Breast Milk Jaundice: Some breastfed babies may develop jaundice due to substances in the breast milk that can increase bilirubin levels. This typically presents in the first or second week of life.
Hemolytic Disease of the Newborn (HDN): Although less common, HDN can cause significant jaundice due to the breakdown of red blood cells. It occurs when there is an incompatibility between the blood types of the mother and the baby.

Biliary Atresia: A serious condition where the bile ducts are blocked or absent, leading to severe jaundice. Early diagnosis is crucial for effective treatment.
Infections (e.g., Sepsis, Urinary Tract Infections): Infections can cause jaundice in newborns and are critical to diagnose promptly due to the risk of severe complications.

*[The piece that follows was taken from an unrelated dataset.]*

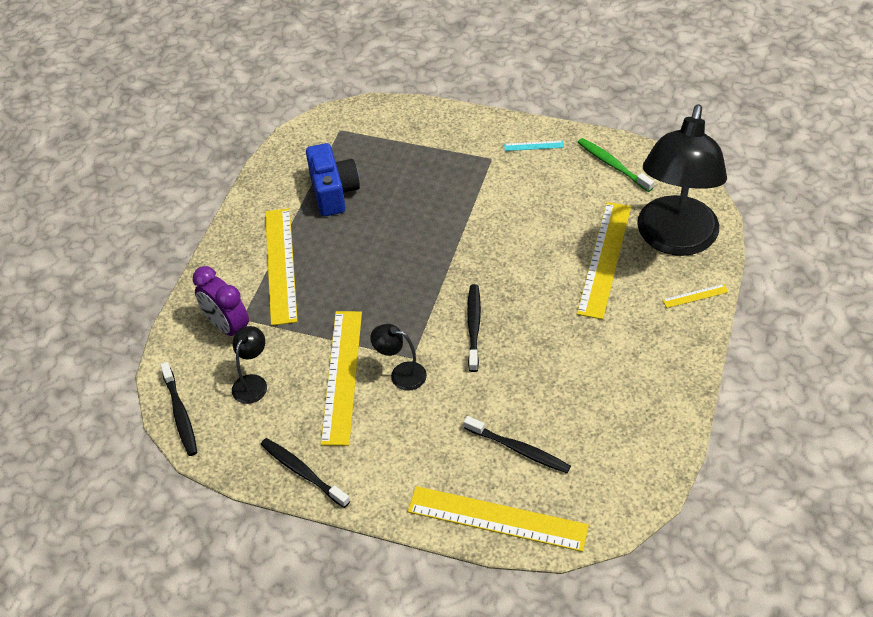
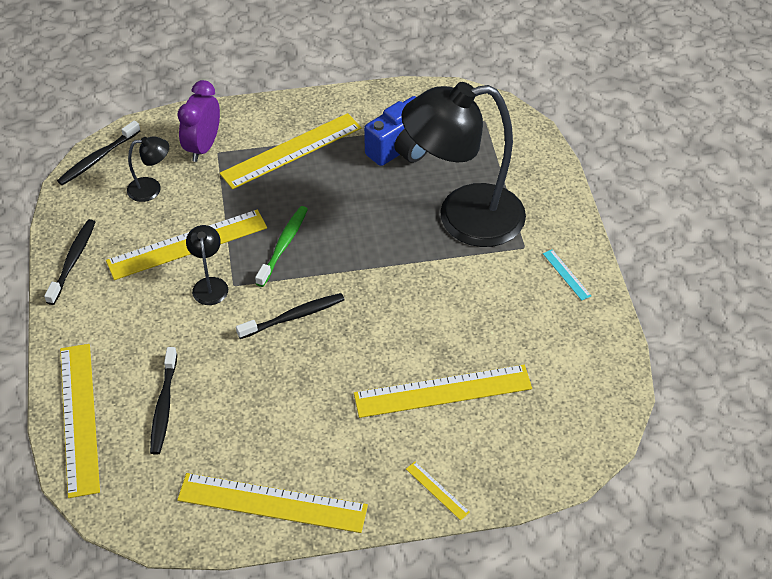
camera: 60 degrees right, 0 degrees up
green toothbrush [578,138,654,192] -> green toothbrush moved to [255,206,308,287]
black lamp [637,104,727,256] -> black lamp moved to [401,82,526,247]
none -> yellow ruler [177,473,368,533]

Galactosemia: A genetic disorder that affects the body's ability to metabolize galactose, a sugar found in milk. It can cause jaundice, among other symptoms, and requires early diagnosis for proper management.

Congenital Thyroid Disorders: Hypothyroidism can cause jaundice in newborns, although it is relatively rare.
Congenital Infections (e.g., TORCH Infections): Infections like toxoplasmosis, rubella, cytomegalovirus, and herpes simplex can cause jaundice, among other symptoms, in newborns.
Alpha-1 Antitrypsin Deficiency: A genetic disorder that can lead to liver disease and jaundice in infants.
Neonatal Liver Diseases (e.g., Neonatal Hepatitis): Various liver conditions can cause jaundice in newborns, though they are less common.